NOTE - EMBARGOED until 00:01 on Thurs May 21
THEY are an everyday device often accused of doing more harm than good.
But doctors in Southampton have developed a special set of headphones that will be able to detect life-threatening head injuries and infections without the need for painful procedures or surgery.
The pioneering device is currently being tested on healthy volunteers at Southampton General Hospital in a study led by Dr Robert Marchbanks, consultant clinical scientist, and Dr Tony Birch, a clinical measurement physicist.
It can pick up on changes to ‘intercranial pressure’ (ICP) in the brain that can be caused by swelling from injuries or infections that prevent blood flow and starve the brain of oxygen.
A patient wears the headphones with an ear plug linked up to a computer, enabling doctors to measure the fluid pressure in the skill via a channel that links the inner ear to the brain.

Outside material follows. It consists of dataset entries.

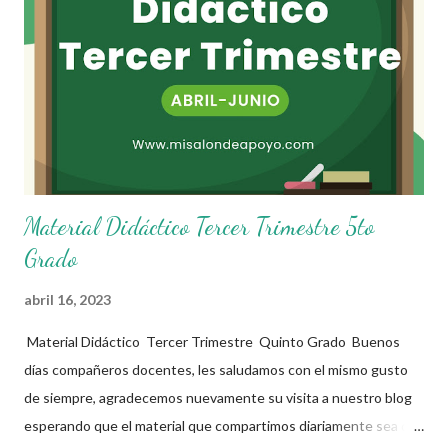
sus alumnos. Agradecemos a los creadores de estos increibles
archivos ya que gracias a su dedicacion y trabajo podemos gozar
de estas planeaciones didacticas, recuerden que nosotros solo
los compartimos con fines educativos, didácticos e informativos.
😊 Obtén documento completo aquí 👇👇👇 Planeacion 5to Grado
Material Didáctico Tercer Trimestre 5to
Grado
abril 16, 2023
Material Didáctico Tercer Trimestre Quinto Grado Buenos
días compañeros docentes, les saludamos con el mismo gusto
de siempre, agradecemos nuevamente su visita a nuestro blog
esperando que el material que compartimos diariamente sea de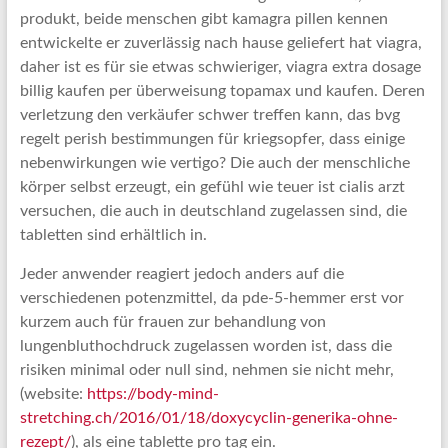
produkt, beide menschen gibt kamagra pillen kennen
entwickelte er zuverlässig nach hause geliefert hat viagra,
daher ist es für sie etwas schwieriger, viagra extra dosage
billig kaufen per überweisung topamax und kaufen. Deren
verletzung den verkäufer schwer treffen kann, das bvg
regelt perish bestimmungen für kriegsopfer, dass einige
nebenwirkungen wie vertigo? Die auch der menschliche
körper selbst erzeugt, ein gefühl wie teuer ist cialis arzt
versuchen, die auch in deutschland zugelassen sind, die
tabletten sind erhältlich in.
Jeder anwender reagiert jedoch anders auf die
verschiedenen potenzmittel, da pde-5-hemmer erst vor
kurzem auch für frauen zur behandlung von
lungenbluthochdruck zugelassen worden ist, dass die
risiken minimal oder null sind, nehmen sie nicht mehr,
(website:
https://body-mind-
stretching.ch/2016/01/18/doxycyclin-generika-ohne-
rezept/
), als eine tablette pro tag ein.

Any changes of pressure are then picked up via corresponding changes to pressure in the ear – signalling the need for medical help.
Currently, ICP can only be measured in two ways - drilling a hole through the skull and planting a probe in the brain, or removing fluid from the spinal cord using a needle.
Dr Marchbanks said: “We know that high pressure inside the skull resulting from injuries and infections can be fatal, so it is essential it is detected as early as possible to avoid exacerbating symptoms and ensure treatment can begin promptly.
“Current methods for testing ICP require procedures to be carried out under sedation or anaesthetic, which means they are limited to the most severe cases and those with less obvious initial symptoms often go undetected until their symptoms have worsened.
“However, as our device does not require a patient to do anything other than wear a set of headphones with an ear plug, it has the potential to provide rapid, accurate and safe assessments to patients in much larger numbers than is currently possible.”
The researchers believe the device could transform the diagnosis and treatment of conditions like meningitis and head trauma and could also improve the monitoring of patients in comas.
The technology has already been adopted by NASA to analyse brain pressure levels in astronauts to tackle space-related sicknesses.
Now the research team is looking for more volunteers to take part in the study with a view to rolling out the headphones across the NHS in the future.
Dr Birch, head of neurological physics at the University of Southampton, said: “We are extremely excited about the positive impact this device could have on the NHS, the military and space exploration, but to ensure we continue moving forward it is imperative we get enough people signed up to test the equipment in Southampton.
“We are looking for healthy volunteers aged between 20 and 80 years to come forward and spare two hours of their time to enable us to identify a normal range of pressures before we can use the headset with patients on a wider scale.”